◆ **ACTIVITY**
Please reproduce the text of every record below verbatim, leaving out the pictures.

--------

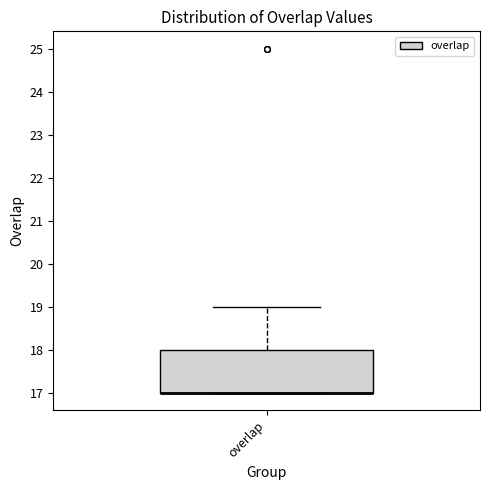

Where is the lower edge of the box for overlap on the y-axis? The values are not printed on the chart, so give them approximately, as read against the axis.

17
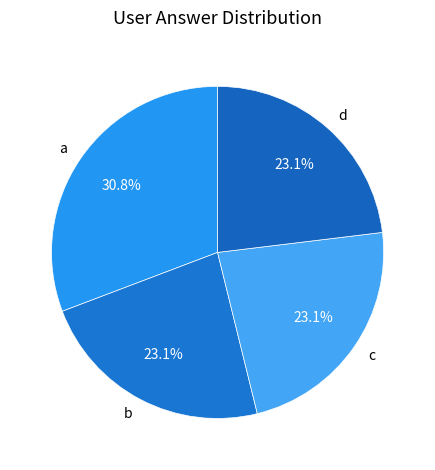

What portion of the pie excludes c?

76.9%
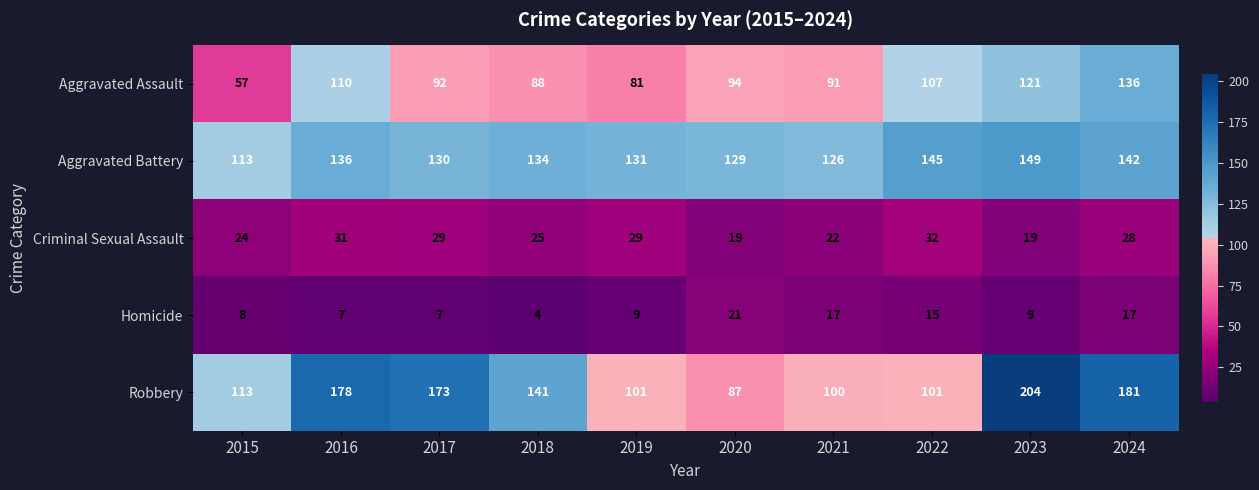

What is the average value of the Criminal Sexual Assault series?

26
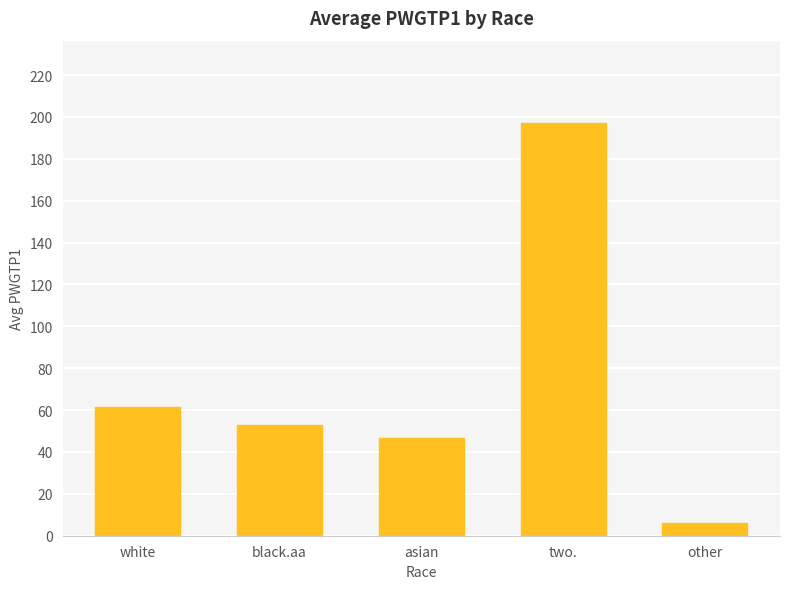

What is the approximate value at two.?

197.0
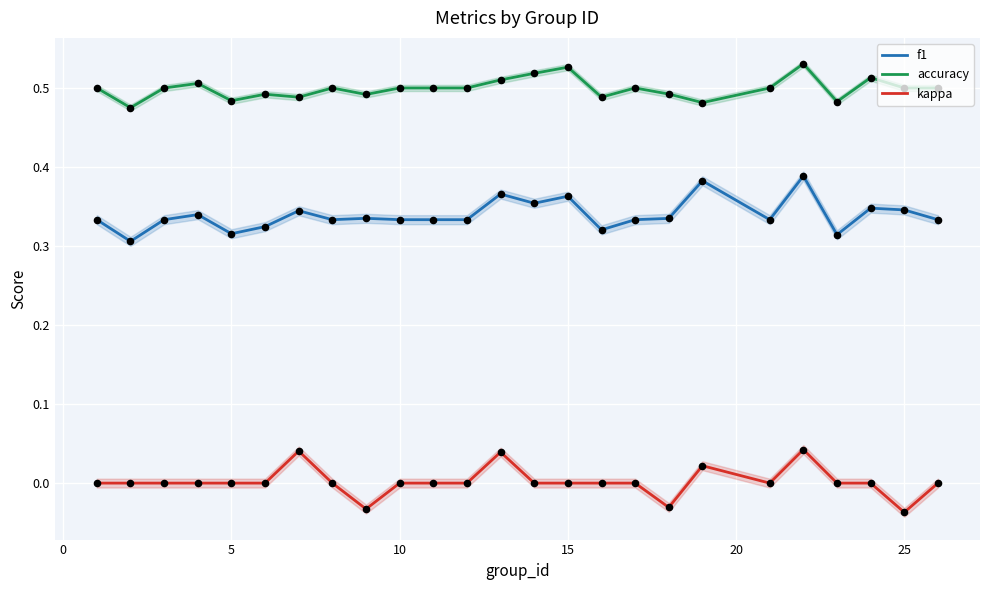

Which series has the largest total across all categories?

accuracy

--------

◆ **EXERCISE RESPONSE**
Where is the lower edge of the box for overlap on the y-axis? The values are not printed on the chart, so give them approximately, as read against the axis.

17

What portion of the pie excludes c?

76.9%

What is the average value of the Criminal Sexual Assault series?

26

What is the approximate value at two.?

197.0

Which series has the largest total across all categories?

accuracy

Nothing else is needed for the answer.